REQUIRED WORK:
Report every line below that has the string "lines" in it.

Stored items:
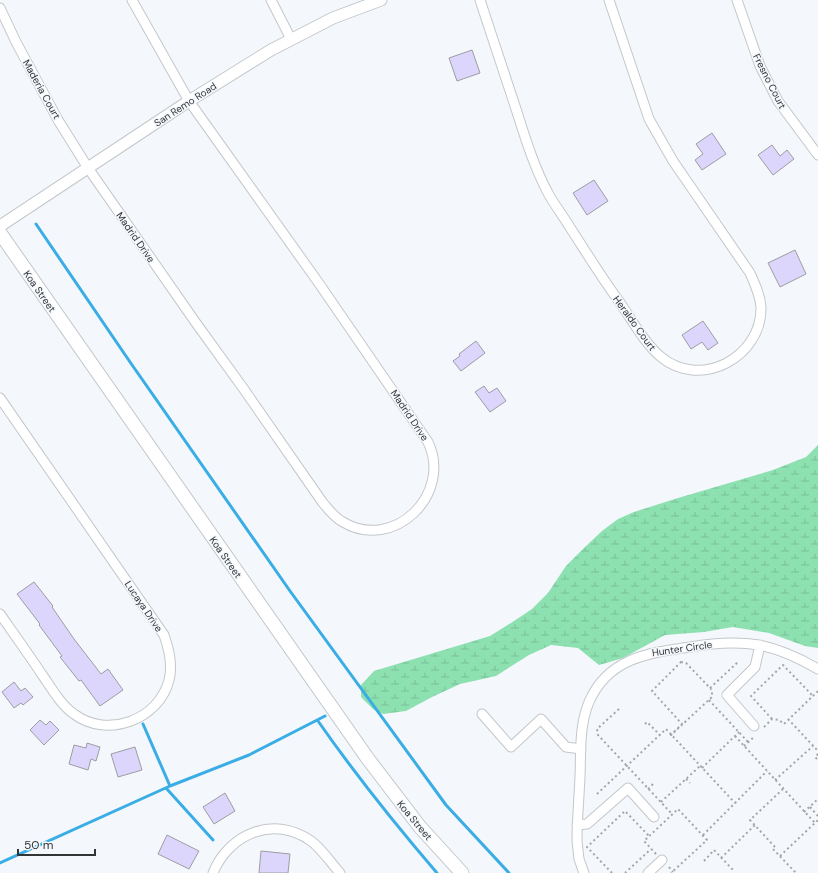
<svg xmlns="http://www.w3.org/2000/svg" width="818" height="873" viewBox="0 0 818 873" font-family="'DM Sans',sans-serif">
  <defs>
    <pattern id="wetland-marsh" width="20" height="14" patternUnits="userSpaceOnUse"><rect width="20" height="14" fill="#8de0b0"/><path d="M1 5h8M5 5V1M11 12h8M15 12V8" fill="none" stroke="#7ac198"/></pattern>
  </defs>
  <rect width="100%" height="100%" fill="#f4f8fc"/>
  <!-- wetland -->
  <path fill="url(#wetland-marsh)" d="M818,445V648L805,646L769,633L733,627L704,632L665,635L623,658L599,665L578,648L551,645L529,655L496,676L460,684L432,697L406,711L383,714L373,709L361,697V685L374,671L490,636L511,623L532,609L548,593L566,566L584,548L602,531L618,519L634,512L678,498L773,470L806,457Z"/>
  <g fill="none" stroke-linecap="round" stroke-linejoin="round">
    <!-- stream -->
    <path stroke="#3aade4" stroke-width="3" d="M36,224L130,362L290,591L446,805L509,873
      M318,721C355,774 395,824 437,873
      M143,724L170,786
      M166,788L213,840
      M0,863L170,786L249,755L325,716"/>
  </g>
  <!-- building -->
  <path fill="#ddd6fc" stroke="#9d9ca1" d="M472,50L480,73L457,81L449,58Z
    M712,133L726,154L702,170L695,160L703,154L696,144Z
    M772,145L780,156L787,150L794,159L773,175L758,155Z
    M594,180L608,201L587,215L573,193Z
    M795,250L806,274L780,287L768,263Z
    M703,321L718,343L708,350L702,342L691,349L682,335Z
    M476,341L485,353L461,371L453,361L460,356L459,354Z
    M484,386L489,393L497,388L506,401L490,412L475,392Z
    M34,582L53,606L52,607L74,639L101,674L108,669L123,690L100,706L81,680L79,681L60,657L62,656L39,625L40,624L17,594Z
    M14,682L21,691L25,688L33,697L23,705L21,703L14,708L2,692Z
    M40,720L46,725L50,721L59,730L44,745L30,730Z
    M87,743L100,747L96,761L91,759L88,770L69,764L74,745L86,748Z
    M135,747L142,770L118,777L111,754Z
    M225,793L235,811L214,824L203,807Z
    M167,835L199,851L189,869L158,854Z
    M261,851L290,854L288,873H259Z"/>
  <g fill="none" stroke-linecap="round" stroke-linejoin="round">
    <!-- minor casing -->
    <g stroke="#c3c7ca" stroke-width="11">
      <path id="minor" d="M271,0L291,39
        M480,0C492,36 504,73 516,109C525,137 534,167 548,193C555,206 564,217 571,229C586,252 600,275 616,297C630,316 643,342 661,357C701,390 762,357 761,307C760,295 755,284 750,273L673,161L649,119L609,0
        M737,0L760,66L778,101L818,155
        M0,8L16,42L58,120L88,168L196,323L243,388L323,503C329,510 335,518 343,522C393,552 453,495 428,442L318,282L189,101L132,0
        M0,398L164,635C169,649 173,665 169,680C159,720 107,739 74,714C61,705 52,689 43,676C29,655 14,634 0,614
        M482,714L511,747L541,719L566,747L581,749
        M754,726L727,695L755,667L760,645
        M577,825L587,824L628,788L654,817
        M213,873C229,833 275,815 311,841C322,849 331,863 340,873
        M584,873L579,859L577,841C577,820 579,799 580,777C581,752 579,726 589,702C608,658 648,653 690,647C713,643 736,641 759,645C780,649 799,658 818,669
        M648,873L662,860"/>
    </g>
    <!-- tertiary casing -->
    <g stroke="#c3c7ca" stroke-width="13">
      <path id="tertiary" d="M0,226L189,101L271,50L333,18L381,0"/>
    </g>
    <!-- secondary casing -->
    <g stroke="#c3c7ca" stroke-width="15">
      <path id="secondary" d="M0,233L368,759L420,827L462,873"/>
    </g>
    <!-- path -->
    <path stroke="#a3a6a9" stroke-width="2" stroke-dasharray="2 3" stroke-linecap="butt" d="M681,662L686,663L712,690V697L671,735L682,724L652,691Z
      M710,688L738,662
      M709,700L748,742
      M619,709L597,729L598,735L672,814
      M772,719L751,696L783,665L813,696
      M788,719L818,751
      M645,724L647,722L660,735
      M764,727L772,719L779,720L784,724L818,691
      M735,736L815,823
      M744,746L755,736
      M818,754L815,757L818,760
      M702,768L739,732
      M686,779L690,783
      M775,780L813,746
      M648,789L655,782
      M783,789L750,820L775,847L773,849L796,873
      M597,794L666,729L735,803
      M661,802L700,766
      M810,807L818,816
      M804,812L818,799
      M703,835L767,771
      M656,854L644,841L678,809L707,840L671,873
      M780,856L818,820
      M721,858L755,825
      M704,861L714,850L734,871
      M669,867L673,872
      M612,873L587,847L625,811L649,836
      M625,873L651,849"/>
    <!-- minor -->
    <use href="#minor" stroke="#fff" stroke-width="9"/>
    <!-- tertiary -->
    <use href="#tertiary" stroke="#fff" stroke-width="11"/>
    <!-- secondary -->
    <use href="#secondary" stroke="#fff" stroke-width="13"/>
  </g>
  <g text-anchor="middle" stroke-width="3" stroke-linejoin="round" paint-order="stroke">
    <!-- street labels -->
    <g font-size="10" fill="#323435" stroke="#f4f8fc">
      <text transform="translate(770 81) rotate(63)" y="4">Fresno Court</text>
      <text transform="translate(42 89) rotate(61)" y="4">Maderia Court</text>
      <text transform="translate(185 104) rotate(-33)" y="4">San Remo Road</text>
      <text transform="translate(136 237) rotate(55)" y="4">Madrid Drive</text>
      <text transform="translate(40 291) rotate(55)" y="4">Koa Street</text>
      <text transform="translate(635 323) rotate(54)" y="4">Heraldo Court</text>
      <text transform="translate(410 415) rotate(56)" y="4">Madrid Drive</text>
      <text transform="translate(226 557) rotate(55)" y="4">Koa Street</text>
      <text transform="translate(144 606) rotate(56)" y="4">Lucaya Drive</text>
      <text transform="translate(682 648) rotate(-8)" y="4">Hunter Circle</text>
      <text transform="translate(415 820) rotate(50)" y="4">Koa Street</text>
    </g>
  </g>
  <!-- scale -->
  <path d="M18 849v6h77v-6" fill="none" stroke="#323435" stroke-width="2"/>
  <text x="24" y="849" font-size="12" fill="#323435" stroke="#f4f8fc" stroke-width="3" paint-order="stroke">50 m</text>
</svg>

==

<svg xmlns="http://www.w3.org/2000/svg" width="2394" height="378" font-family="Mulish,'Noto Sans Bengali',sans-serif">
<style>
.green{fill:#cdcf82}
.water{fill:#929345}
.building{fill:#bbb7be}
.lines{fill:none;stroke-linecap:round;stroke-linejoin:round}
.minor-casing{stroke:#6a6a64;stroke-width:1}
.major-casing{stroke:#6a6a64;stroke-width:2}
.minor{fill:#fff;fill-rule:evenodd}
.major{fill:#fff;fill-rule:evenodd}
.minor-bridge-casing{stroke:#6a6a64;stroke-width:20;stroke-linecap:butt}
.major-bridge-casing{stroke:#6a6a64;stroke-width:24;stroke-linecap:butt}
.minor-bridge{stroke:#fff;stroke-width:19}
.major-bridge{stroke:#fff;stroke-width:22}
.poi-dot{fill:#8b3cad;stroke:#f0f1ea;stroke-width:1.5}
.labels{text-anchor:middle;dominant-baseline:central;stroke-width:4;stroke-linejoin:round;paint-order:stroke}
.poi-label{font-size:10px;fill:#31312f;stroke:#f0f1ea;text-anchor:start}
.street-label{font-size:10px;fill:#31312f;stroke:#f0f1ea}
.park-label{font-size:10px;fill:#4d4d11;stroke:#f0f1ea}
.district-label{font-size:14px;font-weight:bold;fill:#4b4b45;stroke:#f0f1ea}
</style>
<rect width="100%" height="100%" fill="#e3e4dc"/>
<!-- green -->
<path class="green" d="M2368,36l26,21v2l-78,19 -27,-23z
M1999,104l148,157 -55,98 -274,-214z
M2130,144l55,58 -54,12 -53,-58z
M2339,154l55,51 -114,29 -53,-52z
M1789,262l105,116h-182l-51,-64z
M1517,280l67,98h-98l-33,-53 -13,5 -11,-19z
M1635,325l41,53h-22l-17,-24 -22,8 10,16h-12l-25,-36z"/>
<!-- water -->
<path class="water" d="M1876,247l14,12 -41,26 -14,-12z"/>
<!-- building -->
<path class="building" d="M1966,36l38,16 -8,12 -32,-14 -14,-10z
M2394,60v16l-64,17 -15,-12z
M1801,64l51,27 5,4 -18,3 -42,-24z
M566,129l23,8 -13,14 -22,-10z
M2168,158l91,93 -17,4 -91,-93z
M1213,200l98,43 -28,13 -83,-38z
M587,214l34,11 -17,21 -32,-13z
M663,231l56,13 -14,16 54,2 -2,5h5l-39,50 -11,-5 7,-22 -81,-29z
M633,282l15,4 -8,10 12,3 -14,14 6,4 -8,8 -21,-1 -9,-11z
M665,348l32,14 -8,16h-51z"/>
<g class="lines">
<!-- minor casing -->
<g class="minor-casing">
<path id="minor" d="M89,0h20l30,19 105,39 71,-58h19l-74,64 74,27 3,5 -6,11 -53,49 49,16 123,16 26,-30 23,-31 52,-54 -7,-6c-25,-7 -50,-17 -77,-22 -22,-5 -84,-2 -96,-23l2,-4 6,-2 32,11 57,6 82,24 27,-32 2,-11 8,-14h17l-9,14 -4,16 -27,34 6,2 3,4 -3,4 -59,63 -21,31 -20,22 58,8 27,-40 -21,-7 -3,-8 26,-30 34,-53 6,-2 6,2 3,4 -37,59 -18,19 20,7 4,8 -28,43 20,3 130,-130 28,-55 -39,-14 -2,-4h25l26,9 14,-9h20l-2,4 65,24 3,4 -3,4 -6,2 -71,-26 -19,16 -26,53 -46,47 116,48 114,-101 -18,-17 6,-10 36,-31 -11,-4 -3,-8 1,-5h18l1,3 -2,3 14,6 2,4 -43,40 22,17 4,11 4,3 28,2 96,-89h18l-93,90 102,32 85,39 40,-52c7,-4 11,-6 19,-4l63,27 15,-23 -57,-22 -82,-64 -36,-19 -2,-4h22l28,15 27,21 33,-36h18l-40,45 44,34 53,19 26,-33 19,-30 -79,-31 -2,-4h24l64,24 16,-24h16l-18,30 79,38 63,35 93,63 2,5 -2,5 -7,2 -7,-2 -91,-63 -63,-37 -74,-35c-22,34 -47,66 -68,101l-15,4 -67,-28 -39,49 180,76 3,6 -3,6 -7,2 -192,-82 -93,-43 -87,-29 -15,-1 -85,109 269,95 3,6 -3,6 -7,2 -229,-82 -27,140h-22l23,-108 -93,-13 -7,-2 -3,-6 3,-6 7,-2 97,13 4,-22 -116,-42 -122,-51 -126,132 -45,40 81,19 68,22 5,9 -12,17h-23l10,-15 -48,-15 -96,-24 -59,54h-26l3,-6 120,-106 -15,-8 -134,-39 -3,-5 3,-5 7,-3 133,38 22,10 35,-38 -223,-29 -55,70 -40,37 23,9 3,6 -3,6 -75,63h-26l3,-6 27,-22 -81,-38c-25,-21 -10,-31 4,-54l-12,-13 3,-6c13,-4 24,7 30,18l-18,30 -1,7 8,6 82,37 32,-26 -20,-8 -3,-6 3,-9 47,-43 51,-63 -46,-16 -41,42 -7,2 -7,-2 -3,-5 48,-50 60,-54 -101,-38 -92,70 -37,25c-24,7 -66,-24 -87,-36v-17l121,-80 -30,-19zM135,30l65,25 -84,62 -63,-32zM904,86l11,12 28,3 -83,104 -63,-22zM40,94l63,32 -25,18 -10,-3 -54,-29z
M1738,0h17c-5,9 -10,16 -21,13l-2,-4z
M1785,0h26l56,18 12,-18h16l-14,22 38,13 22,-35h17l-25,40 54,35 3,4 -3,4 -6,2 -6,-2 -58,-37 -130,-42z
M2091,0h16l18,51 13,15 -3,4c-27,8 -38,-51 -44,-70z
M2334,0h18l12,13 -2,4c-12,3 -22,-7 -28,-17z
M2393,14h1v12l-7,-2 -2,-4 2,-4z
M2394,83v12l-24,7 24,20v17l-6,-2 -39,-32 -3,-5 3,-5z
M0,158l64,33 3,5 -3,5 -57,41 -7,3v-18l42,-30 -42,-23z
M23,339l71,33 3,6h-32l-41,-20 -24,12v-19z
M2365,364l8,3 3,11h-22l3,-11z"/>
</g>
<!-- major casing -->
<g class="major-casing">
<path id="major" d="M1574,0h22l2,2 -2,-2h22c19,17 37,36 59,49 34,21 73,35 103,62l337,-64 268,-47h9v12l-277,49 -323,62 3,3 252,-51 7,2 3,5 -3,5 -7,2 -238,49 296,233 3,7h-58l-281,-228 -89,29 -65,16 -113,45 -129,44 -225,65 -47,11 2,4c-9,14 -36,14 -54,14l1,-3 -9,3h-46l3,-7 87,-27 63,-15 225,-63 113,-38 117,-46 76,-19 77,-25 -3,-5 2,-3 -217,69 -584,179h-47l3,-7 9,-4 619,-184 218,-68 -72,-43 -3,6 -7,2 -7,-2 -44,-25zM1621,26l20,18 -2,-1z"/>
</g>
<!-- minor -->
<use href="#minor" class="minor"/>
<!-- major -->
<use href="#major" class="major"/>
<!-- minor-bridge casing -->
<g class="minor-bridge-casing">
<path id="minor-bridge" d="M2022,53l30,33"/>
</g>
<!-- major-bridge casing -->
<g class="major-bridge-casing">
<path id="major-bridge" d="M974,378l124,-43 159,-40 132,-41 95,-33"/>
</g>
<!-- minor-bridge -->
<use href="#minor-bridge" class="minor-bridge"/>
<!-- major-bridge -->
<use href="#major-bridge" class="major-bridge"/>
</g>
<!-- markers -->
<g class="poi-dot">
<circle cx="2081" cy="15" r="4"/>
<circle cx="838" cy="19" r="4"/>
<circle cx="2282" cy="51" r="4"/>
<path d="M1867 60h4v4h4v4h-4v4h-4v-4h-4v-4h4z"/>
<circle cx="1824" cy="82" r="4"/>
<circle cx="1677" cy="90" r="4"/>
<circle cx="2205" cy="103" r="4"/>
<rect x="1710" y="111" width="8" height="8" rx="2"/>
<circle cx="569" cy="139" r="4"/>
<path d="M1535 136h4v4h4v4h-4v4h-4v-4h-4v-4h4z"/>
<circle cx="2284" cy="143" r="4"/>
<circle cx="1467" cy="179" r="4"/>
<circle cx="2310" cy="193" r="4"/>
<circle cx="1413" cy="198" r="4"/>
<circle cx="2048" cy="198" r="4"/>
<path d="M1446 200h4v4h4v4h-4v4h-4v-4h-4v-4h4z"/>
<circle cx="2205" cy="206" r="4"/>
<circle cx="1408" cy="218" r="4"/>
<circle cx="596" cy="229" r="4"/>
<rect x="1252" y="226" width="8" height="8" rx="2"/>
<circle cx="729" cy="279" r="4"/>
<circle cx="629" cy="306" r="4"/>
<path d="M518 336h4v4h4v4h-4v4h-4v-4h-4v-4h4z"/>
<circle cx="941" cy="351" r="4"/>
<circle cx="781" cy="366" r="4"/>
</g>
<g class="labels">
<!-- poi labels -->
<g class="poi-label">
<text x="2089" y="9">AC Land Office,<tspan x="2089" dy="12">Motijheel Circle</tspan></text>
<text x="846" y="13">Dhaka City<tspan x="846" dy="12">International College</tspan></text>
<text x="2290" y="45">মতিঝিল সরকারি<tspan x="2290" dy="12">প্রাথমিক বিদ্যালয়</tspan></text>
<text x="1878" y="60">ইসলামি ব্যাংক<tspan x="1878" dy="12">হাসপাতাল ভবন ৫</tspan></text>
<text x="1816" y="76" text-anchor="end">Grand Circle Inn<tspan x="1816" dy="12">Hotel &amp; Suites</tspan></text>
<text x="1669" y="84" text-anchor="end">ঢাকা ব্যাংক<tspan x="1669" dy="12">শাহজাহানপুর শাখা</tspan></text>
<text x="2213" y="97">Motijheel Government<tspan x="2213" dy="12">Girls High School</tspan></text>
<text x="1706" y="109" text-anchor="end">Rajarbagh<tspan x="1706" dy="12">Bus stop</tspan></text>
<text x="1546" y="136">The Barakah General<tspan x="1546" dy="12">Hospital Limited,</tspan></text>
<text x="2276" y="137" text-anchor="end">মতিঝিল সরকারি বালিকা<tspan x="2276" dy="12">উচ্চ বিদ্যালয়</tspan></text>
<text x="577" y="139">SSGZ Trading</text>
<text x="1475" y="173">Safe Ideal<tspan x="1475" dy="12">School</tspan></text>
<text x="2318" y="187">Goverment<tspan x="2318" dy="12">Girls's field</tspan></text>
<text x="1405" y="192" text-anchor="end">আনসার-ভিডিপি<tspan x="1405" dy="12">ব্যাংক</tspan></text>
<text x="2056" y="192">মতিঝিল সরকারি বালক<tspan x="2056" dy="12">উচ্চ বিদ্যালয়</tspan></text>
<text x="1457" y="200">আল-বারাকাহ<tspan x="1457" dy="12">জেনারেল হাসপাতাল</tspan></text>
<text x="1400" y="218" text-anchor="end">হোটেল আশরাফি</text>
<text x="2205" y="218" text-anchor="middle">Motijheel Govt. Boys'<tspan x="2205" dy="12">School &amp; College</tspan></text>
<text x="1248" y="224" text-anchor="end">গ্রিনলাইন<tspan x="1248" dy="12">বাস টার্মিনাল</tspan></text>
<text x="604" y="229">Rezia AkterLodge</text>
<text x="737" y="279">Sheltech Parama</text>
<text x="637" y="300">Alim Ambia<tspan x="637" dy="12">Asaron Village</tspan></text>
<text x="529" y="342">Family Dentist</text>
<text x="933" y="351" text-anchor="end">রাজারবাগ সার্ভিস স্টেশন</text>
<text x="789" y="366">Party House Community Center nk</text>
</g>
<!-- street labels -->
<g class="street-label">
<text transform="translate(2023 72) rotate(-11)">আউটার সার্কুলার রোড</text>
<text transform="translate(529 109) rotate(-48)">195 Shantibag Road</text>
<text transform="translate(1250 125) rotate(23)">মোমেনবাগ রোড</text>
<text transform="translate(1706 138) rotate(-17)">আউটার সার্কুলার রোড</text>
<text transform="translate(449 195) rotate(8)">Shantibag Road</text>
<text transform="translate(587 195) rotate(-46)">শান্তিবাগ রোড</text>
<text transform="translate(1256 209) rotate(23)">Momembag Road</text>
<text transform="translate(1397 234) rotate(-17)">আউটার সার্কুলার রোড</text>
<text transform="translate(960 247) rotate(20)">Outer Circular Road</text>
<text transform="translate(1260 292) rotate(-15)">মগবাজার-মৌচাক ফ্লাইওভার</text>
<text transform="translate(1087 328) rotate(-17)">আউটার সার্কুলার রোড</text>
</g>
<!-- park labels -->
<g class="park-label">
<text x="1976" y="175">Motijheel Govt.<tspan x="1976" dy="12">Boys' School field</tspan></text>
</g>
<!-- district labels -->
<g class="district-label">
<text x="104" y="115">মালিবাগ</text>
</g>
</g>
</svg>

WRITTEN RESPONSE:
.lines{fill:none;stroke-linecap:round;stroke-linejoin:round}
<g class="lines">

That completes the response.